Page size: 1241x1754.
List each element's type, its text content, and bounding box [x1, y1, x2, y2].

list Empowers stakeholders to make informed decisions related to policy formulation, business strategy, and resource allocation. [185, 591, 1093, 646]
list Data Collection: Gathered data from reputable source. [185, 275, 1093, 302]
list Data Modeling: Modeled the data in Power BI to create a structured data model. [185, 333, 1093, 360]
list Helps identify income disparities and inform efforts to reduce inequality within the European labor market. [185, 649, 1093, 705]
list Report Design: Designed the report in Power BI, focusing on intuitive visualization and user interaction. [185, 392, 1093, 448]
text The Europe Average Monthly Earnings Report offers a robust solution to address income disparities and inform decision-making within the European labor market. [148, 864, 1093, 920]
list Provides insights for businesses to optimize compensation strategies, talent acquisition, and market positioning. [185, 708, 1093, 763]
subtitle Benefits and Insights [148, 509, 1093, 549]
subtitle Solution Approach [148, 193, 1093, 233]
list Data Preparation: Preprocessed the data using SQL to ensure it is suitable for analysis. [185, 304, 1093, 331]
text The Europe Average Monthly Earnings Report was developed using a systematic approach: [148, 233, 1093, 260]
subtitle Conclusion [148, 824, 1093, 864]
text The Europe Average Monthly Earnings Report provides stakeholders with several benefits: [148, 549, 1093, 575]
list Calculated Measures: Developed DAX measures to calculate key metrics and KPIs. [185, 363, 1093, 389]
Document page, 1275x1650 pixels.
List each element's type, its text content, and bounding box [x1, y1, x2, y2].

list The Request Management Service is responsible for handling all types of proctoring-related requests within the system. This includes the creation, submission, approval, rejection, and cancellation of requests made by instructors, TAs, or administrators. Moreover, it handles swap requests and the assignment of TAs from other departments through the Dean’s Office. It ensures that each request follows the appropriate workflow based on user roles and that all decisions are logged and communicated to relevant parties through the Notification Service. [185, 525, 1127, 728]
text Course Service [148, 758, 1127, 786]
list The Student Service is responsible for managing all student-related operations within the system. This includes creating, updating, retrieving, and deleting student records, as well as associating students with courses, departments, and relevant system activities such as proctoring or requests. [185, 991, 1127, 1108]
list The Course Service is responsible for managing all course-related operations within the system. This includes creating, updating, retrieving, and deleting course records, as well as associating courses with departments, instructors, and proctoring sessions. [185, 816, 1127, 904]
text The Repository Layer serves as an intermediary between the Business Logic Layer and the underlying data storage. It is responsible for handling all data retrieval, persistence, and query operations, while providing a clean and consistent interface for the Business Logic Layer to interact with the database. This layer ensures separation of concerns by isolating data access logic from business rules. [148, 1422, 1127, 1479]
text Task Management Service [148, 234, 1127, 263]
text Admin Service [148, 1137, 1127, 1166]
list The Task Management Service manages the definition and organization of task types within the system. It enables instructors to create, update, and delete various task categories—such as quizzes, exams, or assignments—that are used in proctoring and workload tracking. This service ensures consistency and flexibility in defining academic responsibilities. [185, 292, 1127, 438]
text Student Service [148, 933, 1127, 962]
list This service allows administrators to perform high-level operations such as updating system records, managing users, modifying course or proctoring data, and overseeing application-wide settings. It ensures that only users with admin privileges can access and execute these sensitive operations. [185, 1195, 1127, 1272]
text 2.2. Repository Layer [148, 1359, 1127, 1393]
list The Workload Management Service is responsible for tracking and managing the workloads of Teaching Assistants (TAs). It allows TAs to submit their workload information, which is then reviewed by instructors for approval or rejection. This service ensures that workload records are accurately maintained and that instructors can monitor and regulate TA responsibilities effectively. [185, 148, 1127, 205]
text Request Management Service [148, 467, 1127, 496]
*-*-*
Work item => Type out the records above again, exactly the same.

The completed task =>
Page size: 1241x1754.
List each element's type, its text content, and bounding box [x1, y1, x2, y2].

list Empowers stakeholders to make informed decisions related to policy formulation, business strategy, and resource allocation. [185, 591, 1093, 646]
list Data Collection: Gathered data from reputable source. [185, 275, 1093, 302]
list Data Modeling: Modeled the data in Power BI to create a structured data model. [185, 333, 1093, 360]
list Helps identify income disparities and inform efforts to reduce inequality within the European labor market. [185, 649, 1093, 705]
list Report Design: Designed the report in Power BI, focusing on intuitive visualization and user interaction. [185, 392, 1093, 448]
text The Europe Average Monthly Earnings Report offers a robust solution to address income disparities and inform decision-making within the European labor market. [148, 864, 1093, 920]
list Provides insights for businesses to optimize compensation strategies, talent acquisition, and market positioning. [185, 708, 1093, 763]
subtitle Benefits and Insights [148, 509, 1093, 549]
subtitle Solution Approach [148, 193, 1093, 233]
list Data Preparation: Preprocessed the data using SQL to ensure it is suitable for analysis. [185, 304, 1093, 331]
text The Europe Average Monthly Earnings Report was developed using a systematic approach: [148, 233, 1093, 260]
subtitle Conclusion [148, 824, 1093, 864]
text The Europe Average Monthly Earnings Report provides stakeholders with several benefits: [148, 549, 1093, 575]
list Calculated Measures: Developed DAX measures to calculate key metrics and KPIs. [185, 363, 1093, 389]
Document page, 1275x1650 pixels.
List each element's type, its text content, and bounding box [x1, y1, x2, y2].

list The Request Management Service is responsible for handling all types of proctoring-related requests within the system. This includes the creation, submission, approval, rejection, and cancellation of requests made by instructors, TAs, or administrators. Moreover, it handles swap requests and the assignment of TAs from other departments through the Dean’s Office. It ensures that each request follows the appropriate workflow based on user roles and that all decisions are logged and communicated to relevant parties through the Notification Service. [185, 525, 1127, 728]
text Course Service [148, 758, 1127, 786]
list The Student Service is responsible for managing all student-related operations within the system. This includes creating, updating, retrieving, and deleting student records, as well as associating students with courses, departments, and relevant system activities such as proctoring or requests. [185, 991, 1127, 1108]
list The Course Service is responsible for managing all course-related operations within the system. This includes creating, updating, retrieving, and deleting course records, as well as associating courses with departments, instructors, and proctoring sessions. [185, 816, 1127, 904]
text The Repository Layer serves as an intermediary between the Business Logic Layer and the underlying data storage. It is responsible for handling all data retrieval, persistence, and query operations, while providing a clean and consistent interface for the Business Logic Layer to interact with the database. This layer ensures separation of concerns by isolating data access logic from business rules. [148, 1422, 1127, 1479]
text Task Management Service [148, 234, 1127, 263]
text Admin Service [148, 1137, 1127, 1166]
list The Task Management Service manages the definition and organization of task types within the system. It enables instructors to create, update, and delete various task categories—such as quizzes, exams, or assignments—that are used in proctoring and workload tracking. This service ensures consistency and flexibility in defining academic responsibilities. [185, 292, 1127, 438]
text Student Service [148, 933, 1127, 962]
list This service allows administrators to perform high-level operations such as updating system records, managing users, modifying course or proctoring data, and overseeing application-wide settings. It ensures that only users with admin privileges can access and execute these sensitive operations. [185, 1195, 1127, 1272]
text 2.2. Repository Layer [148, 1359, 1127, 1393]
list The Workload Management Service is responsible for tracking and managing the workloads of Teaching Assistants (TAs). It allows TAs to submit their workload information, which is then reviewed by instructors for approval or rejection. This service ensures that workload records are accurately maintained and that instructors can monitor and regulate TA responsibilities effectively. [185, 148, 1127, 205]
text Request Management Service [148, 467, 1127, 496]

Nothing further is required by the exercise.